Barnard and others described the provincial information unit’s function as being, in the main to supply the province with information and perspectives derived from open (that is non-secret) sources that would help inform provincial decision-making. To set up the unit, Barnard took on as hourly-paid workers two of the old order’s most accomplished operational intelligence officers — Piet Smit (who had worked in Portugal, the United States and elsewhere) and Louis Steyn (once based in Paris).

Smit and Steyn are, evidently, not the kind of intelligence officers who fly a desk. According to one insider, who was speaking outside the commission, Steyn is a “boer James Bond”. He added: “Hiring Louis to write open-source reports is a bit like hiring 007 as your secretary because he has nice legs.”

The information unit subsequently employed or drew on only highly rated intelligence officers from Barnard’s days as head of the apartheid-era National Intelligence Service, some of whom had remained on for a while when the NIA and South African Secret Service were formed. They included Dr Nel Marais, reckoned by both Barnard and Gilder to be a top-drawer intelligence analyst.

Over a period of nearly 18 months, the unit produced just nine reports for the provincial government — all of them, according to Gilder, covering areas on which the NIA either had or could produce quality material.
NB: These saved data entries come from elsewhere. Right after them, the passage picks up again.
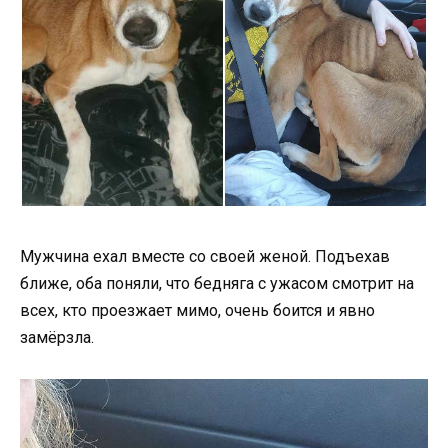
Мужчина ехал вместе со своей женой. Подъехав
ближе, оба поняли, что бедняга с ужасом смотрит на
всех, кто проезжает мимо, очень боится и явно
замёрзла.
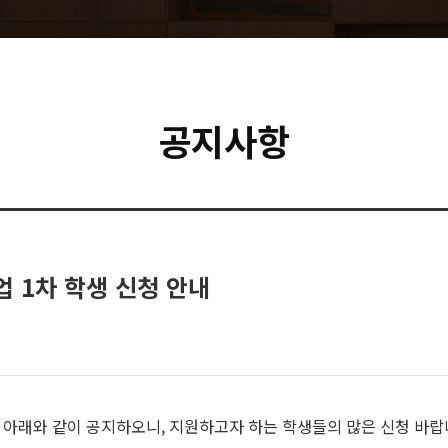
공지사항
 1차 학생 신청 안내
 아래와 같이 공지하오니, 지원하고자 하는 학생들의 많은 신청 바랍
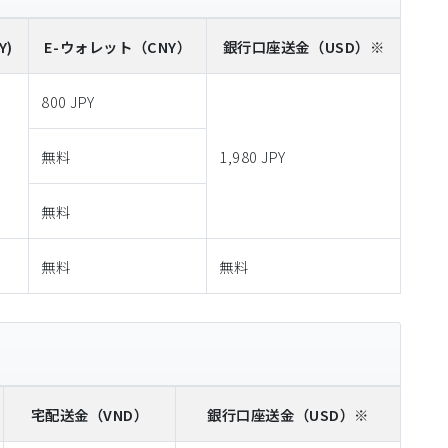
Y)
E-ウォレット
（CNY）
銀行口座送金
（USD）※
800 JPY
無料
1,980 JPY
無料
無料
無料
宅配送金
（VND）
銀行口座送金
（USD）※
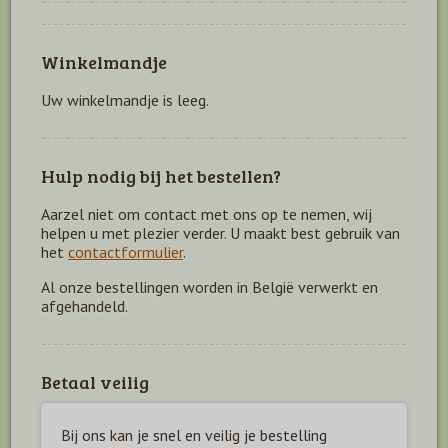
Winkelmandje
Uw winkelmandje is leeg.
Hulp nodig bij het bestellen?
Aarzel niet om contact met ons op te nemen, wij
helpen u met plezier verder. U maakt best gebruik van
het
contactformulier
.
Al onze bestellingen worden in België verwerkt en
afgehandeld.
Betaal veilig
Bij ons kan je snel en veilig je bestelling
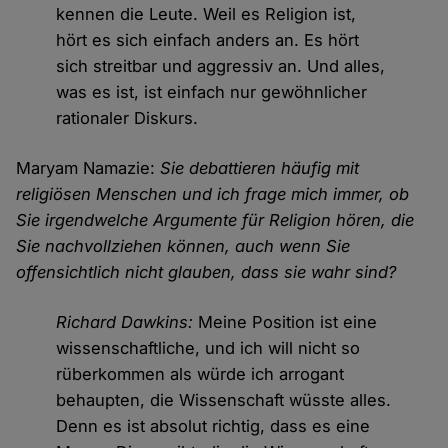
kennen die Leute. Weil es Religion ist,
hört es sich einfach anders an. Es hört
sich streitbar und aggressiv an. Und alles,
was es ist, ist einfach nur gewöhnlicher
rationaler Diskurs.
Maryam Namazie:
Sie debattieren häufig mit
religiösen Menschen und ich frage mich immer, ob
Sie irgendwelche Argumente für Religion hören, die
Sie nachvollziehen können, auch wenn Sie
offensichtlich nicht glauben, dass sie wahr sind?
Richard Dawkins:
Meine Position ist eine
wissenschaftliche, und ich will nicht so
rüberkommen als würde ich arrogant
behaupten, die Wissenschaft wüsste alles.
Denn es ist absolut richtig, dass es eine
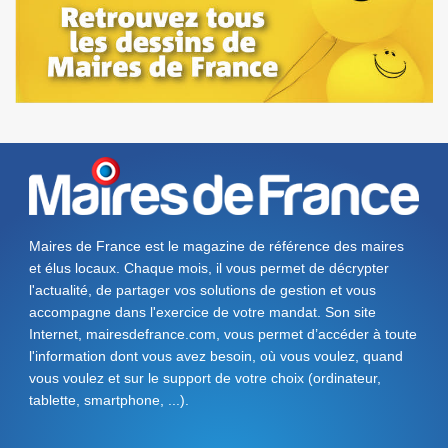
Maires de France est le magazine de référence des maires
et élus locaux. Chaque mois, il vous permet de décrypter
l'actualité, de partager vos solutions de gestion et vous
accompagne dans l'exercice de votre mandat. Son site
Internet, mairesdefrance.com, vous permet d’accéder à toute
l'information dont vous avez besoin, où vous voulez, quand
vous voulez et sur le support de votre choix (ordinateur,
tablette, smartphone, ...).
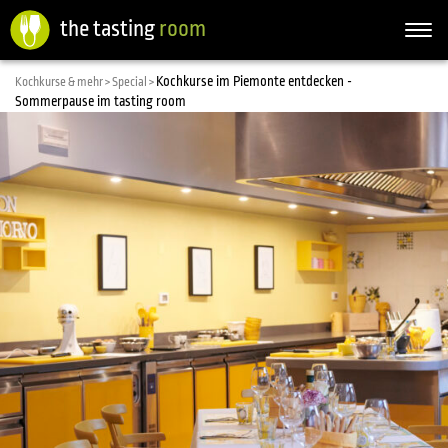
the tasting
room
Togg
navi
Kochkurse im Piemonte entdecken -
Kochkurse & mehr >
Special >
Sommerpause im tasting room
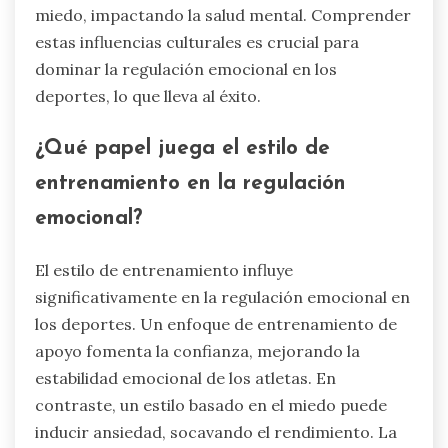
miedo, impactando la salud mental. Comprender
estas influencias culturales es crucial para
dominar la regulación emocional en los
deportes, lo que lleva al éxito.
¿Qué papel juega el estilo de
entrenamiento en la regulación
emocional?
El estilo de entrenamiento influye
significativamente en la regulación emocional en
los deportes. Un enfoque de entrenamiento de
apoyo fomenta la confianza, mejorando la
estabilidad emocional de los atletas. En
contraste, un estilo basado en el miedo puede
inducir ansiedad, socavando el rendimiento. La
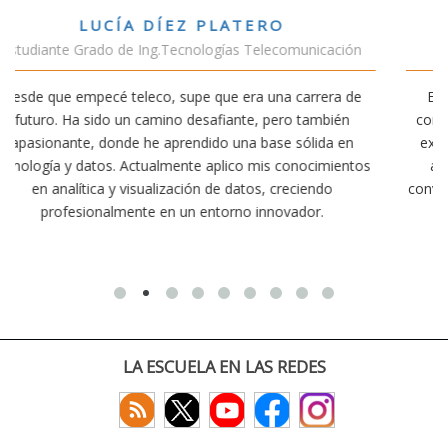
VÍCTOR SÁNCHEZ VALENCIA
ación
Estudiante Doble Grado Teleco-ADE
ra de
Estudiar teleco me ha permitido comprender cómo la
bién
conectividad afecta nuestra vida diaria. Aunque la carre
a en
exige esfuerzo, he dedicado parte de mi tiempo a otra
mientos
actividades como el salvamento y socorrismo. Estoy
o
convencido de que elegir teleco ha sido una de las mejo
decisiones que he tomado.
LA ESCUELA EN LAS REDES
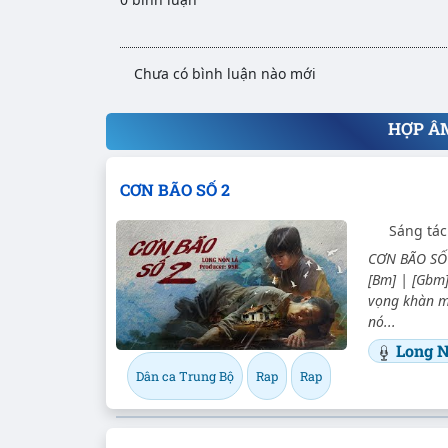
Chưa có bình luận nào mới
HỢP Â
CƠN BÃO SỐ 2
Sáng tác
CƠN BÃO SỐ 2
[Bm] | [Gbm]
vọng khàn mấ
nó...
Long N
Dân ca Trung Bộ
Rap
Rap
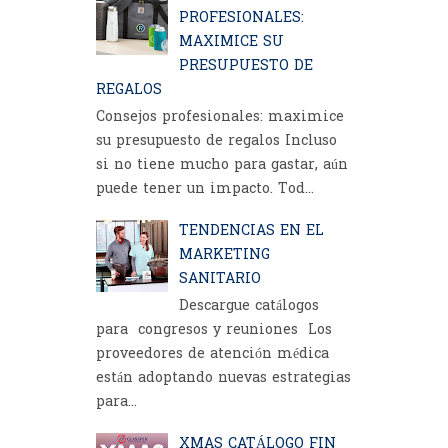
PROFESIONALES:
MAXIMICE SU
PRESUPUESTO DE
REGALOS
Consejos profesionales: maximice
su presupuesto de regalos Incluso
si no tiene mucho para gastar, aún
puede tener un impacto. Tod...
TENDENCIAS EN EL
MARKETING
SANITARIO
Descargue catálogos
para congresos y reuniones Los
proveedores de atención médica
están adoptando nuevas estrategias
para...
XMAS CATÁLOGO FIN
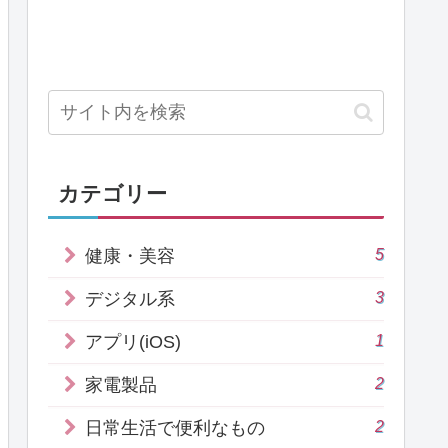
カテゴリー
5
健康・美容
3
デジタル系
1
アプリ(iOS)
2
家電製品
2
日常生活で便利なもの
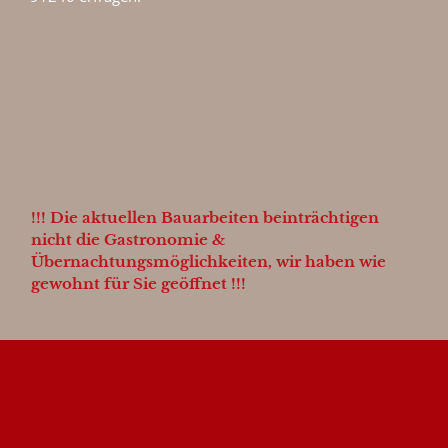
!!! Die aktuellen Bauarbeiten beinträchtigen
nicht die Gastronomie &
Übernachtungsmöglichkeiten, wir haben wie
gewohnt für Sie geöffnet !!!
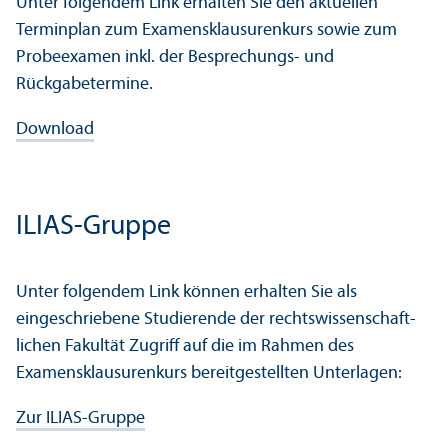
Unter folgendem Link erhalten Sie den aktuellen
Terminplan zum Examensklausurenkurs sowie zum
Probeexamen inkl. der Besprechungs- und
Rückgabetermine.
Download
ILIAS-Gruppe
Unter folgendem Link können erhalten Sie als
eingeschriebene Studierende der rechts­wissenschaft­
lichen Fakultät Zugriff auf die im Rahmen des
Examensklausurenkurs bereitgestellten Unter­lagen:
Zur ILIAS-Gruppe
The unit also established its own contacts with the United States Federal Bureau of Investigations to help deal with the terrorist threat in the Western Cape without informing the NIA or other arms of national government — an act Gilder said was out of order and potentially a threat to national security. The provincial unit, moreover, was instrumental in converting a strong room in the provincial administration building into a surveillance-free “secure space” in which meetings could be held without any fear that what was said could be bugged. The room was defended by an electronic device, brand-named Watchdog, designed to detect electronic surveillance. These measures were to reveal no outside bugging of provincial offices or officials, Barnard testified.

An NIA technical expert testified that the Watchdog device could also be used offensively — that is, to bug conversations in or close to the strong room — and he quoted from its manual to the same effect. But Barnard denied this.
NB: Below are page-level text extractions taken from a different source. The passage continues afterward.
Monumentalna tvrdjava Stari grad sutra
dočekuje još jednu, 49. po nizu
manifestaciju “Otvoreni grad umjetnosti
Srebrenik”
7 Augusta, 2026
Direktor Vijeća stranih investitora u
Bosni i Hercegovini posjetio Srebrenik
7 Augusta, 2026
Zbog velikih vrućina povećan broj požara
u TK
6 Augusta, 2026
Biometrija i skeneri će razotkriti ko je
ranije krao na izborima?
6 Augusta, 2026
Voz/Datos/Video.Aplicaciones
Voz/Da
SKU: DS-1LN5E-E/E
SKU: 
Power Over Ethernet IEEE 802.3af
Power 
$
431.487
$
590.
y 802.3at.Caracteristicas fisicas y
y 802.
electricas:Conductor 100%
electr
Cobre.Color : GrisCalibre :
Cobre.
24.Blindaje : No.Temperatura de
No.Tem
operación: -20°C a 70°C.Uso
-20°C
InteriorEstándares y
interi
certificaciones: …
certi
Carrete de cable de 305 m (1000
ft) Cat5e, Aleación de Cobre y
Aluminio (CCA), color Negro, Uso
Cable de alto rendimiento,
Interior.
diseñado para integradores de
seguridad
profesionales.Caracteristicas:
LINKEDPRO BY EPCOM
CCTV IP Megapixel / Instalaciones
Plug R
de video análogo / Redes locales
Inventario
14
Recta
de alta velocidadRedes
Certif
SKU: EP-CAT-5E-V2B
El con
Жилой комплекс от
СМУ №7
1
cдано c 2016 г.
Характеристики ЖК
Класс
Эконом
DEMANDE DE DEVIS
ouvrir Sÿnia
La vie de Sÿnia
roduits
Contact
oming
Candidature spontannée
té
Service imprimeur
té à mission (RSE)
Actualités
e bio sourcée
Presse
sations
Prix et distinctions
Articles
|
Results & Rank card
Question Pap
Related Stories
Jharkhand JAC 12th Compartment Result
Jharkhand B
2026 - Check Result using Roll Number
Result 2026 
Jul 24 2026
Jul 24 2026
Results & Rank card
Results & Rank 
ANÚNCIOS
When, in late 2001, the NNP-DP coalition in the Western Cape gave way to an NNP-ANC coalition, almost all records of the information unit and its work, which cost the province some R1-million a year to maintain, were deleted or went missing.

This combination of circumstances and events, together with the acceptance by members of the information unit of allegedly classified information from a state intelligence official, led the NIA to fear that the unit might be an attempt by the old spy-master Barnard to re-enter the world in which he had once made his mark — this time outside of authorised structures (the Constitution allows the president alone to establish an intelligence organisation). Gilder feared the unit amounted to an alternative intelligence operation to the NIA in the province. Whereas some commission witnesses, including Hennie Bester, former Western Cape MEC for safety and security, said the unit was supposed to provide what he said NIA could not, Barnard denied this. Barnard indicated that, to the extent that he had had intelligence on his mind when he set up the unit, he had hoped for, and sought, cooperation between the unit and the intelligence community in the province.
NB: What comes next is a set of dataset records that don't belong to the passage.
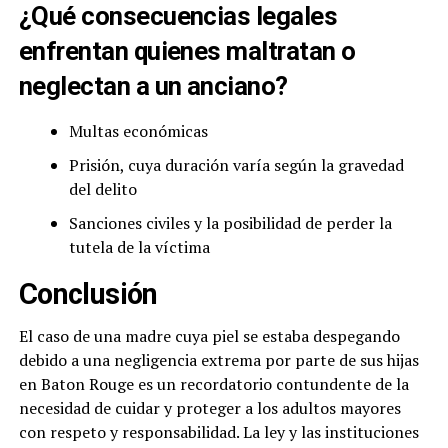
¿Qué consecuencias legales
enfrentan quienes maltratan o
neglectan a un anciano?
Multas económicas
Prisión, cuya duración varía según la gravedad
del delito
Sanciones civiles y la posibilidad de perder la
tutela de la víctima
Conclusión
El caso de una madre cuya piel se estaba despegando
debido a una negligencia extrema por parte de sus hijas
en Baton Rouge es un recordatorio contundente de la
necesidad de cuidar y proteger a los adultos mayores
con respeto y responsabilidad. La ley y las instituciones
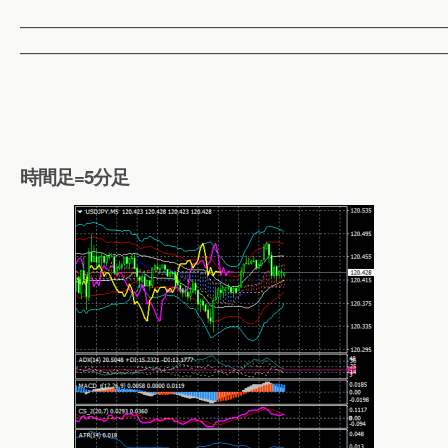
——————————————————————————
——————————————————————————
時間足=5分足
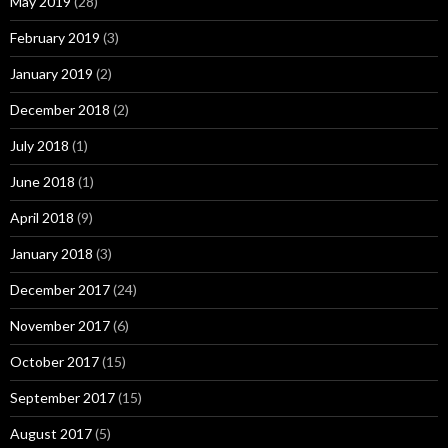
May 2019
(28)
February 2019
(3)
January 2019
(2)
December 2018
(2)
July 2018
(1)
June 2018
(1)
April 2018
(9)
January 2018
(3)
December 2017
(24)
November 2017
(6)
October 2017
(15)
September 2017
(15)
August 2017
(5)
The wounds reopened by the row are deep. They may, however, prove quite easy to heal. Barnard evidently craves fuller recognition of his status as an elder spook and his role in bringing South Africa to democracy. For its part, the NIA needs acknowledgement that it is maturing into a competent, unified domestic security agency — as its contributions to bringing an end to terrorism in the Western Cape and averting the recent alleged far-rightwing threat to national stability indicate it may be entitled to expect.